3 février 47 : Le général américain Marshall déclare au sujet de l’Indochine de « ne pas faire un pas qui puisse faciliter le triomphe du communisme. » (Toinet, 1998, p. 245)

Morlière (commandant des T.F.I.N.) se rend à Saigon pour remettre ses fonctions à son vieil ennemi le colonel Dèbes (Devillers, 1988, p. 326).


4 février 47 : Aboutissement, après 18 jours de combat, d’une vaste opération française pour dégager Hué qui a subi un siège de 46 jours depuis le 19 décembre 1946. L’aviation intervient. Le 8, le VM, faute de renforts, annonce la dislocation de son emprise autour de la ville (Gras, 1979, p. 166-167 ; Giap 1, 2003, p. 62).

Télégramme de D’Argenlieu à Auriol. L’amiral se plaint de n’avoir reçu « une réponse nette et ferme sur ce qui doit être présentement la condition de base de notre politique, à savoir : affirmation par le Gouvernement qu’il ne traitera plus avec le Gouvernement Ho Chi Minh. » L’amiral constate que son « nom est jeté en pâture » à l’opinion publique », que son « rappel est continuellement évoqué en haut lieu ». Faute d’assurance, il pense donner démission (D’Argenlieu, 1985, pp. 390-391). Cette missive adressée au président de la République parviendra à Paris le 6.

- Tâche à réaliser: Selon l'extrait sur l'Indochine en février 1947, combien de jours a duré le siège de Hué ? Veuillez répondre en une phrase. Pour répondre, tenez-vous-en à l'extrait.

- Entrées fournies:

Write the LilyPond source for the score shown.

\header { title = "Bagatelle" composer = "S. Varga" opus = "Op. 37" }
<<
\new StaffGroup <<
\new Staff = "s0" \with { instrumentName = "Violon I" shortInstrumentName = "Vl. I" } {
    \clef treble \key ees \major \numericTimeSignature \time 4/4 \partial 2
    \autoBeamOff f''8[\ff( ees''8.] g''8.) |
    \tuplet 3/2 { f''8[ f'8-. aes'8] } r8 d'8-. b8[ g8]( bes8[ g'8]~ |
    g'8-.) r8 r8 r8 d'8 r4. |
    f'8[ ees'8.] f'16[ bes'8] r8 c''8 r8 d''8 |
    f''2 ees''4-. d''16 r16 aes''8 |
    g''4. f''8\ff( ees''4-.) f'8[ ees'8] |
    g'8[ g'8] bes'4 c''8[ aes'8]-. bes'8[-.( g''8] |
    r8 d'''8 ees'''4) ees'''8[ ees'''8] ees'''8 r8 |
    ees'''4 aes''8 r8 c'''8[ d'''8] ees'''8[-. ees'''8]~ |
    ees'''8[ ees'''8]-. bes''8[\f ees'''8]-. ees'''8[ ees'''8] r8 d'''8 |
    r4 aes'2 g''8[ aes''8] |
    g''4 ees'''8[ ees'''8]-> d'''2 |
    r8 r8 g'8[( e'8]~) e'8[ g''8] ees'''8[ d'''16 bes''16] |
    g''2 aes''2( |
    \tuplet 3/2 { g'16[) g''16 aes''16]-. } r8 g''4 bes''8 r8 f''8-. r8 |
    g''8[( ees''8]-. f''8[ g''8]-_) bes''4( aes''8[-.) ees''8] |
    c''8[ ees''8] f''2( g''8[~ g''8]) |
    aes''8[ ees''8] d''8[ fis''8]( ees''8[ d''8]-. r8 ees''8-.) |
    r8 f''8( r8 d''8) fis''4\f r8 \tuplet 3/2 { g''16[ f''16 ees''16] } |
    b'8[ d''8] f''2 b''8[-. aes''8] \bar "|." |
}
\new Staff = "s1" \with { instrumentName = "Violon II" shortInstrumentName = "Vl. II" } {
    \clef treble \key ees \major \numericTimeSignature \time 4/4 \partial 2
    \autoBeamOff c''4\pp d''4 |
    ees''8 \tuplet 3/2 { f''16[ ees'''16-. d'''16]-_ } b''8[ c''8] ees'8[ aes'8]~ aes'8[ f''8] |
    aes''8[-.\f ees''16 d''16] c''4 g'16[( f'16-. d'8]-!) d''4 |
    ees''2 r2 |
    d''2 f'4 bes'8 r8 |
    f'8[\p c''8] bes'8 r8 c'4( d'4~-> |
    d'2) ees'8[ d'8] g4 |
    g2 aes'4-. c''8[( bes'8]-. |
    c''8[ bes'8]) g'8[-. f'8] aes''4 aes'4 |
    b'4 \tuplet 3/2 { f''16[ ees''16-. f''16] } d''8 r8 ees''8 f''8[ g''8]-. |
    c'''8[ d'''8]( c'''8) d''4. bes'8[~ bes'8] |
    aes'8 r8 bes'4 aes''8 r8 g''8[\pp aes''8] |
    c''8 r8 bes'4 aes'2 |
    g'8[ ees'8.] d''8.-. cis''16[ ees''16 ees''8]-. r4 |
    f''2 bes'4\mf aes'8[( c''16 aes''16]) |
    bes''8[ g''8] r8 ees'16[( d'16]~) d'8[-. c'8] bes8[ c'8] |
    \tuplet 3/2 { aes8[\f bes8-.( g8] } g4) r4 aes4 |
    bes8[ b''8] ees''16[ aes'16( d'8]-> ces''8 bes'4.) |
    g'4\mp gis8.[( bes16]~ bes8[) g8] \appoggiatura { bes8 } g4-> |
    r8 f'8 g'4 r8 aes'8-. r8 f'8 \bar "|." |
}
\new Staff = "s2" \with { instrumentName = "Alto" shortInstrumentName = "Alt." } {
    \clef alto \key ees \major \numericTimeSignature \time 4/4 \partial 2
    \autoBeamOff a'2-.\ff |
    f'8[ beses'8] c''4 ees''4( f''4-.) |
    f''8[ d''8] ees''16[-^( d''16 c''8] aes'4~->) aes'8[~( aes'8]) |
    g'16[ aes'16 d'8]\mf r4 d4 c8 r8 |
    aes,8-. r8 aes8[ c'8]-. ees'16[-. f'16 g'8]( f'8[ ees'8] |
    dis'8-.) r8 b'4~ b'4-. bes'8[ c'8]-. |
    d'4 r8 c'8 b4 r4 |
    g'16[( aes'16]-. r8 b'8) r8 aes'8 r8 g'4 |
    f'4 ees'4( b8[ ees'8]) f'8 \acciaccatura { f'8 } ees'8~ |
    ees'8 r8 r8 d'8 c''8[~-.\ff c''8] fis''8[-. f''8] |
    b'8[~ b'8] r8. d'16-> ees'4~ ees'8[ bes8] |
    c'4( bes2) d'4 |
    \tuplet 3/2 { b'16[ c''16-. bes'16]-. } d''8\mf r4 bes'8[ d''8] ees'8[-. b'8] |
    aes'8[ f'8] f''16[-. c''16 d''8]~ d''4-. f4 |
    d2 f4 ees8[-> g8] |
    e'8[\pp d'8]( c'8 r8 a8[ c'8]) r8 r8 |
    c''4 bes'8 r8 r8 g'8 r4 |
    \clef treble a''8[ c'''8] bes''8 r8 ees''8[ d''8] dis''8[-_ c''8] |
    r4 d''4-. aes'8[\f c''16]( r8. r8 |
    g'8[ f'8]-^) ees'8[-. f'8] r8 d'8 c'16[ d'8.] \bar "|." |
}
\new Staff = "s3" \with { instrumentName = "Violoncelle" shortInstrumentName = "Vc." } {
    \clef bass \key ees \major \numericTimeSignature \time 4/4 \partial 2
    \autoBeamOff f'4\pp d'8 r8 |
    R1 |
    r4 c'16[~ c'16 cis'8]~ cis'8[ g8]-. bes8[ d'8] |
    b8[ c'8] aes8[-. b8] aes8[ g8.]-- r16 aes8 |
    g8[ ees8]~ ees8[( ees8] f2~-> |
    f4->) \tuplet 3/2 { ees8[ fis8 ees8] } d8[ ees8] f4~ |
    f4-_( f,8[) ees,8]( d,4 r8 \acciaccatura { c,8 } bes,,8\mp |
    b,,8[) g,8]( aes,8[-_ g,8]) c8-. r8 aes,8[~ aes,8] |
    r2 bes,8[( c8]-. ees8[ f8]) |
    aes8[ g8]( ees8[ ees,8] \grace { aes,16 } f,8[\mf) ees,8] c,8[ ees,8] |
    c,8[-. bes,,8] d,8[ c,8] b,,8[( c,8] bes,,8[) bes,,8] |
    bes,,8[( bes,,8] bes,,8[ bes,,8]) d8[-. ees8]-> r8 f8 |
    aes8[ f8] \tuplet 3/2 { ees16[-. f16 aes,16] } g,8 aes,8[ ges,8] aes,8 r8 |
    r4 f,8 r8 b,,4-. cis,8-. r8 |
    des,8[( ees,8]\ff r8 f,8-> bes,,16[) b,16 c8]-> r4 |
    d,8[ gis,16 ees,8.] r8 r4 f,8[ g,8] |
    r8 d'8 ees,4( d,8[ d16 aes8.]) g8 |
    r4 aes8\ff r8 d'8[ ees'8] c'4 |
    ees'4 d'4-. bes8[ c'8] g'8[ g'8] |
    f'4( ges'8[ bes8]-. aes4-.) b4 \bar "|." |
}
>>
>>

- Réponse à la tâche: Le siège de Hué a duré 46 jours.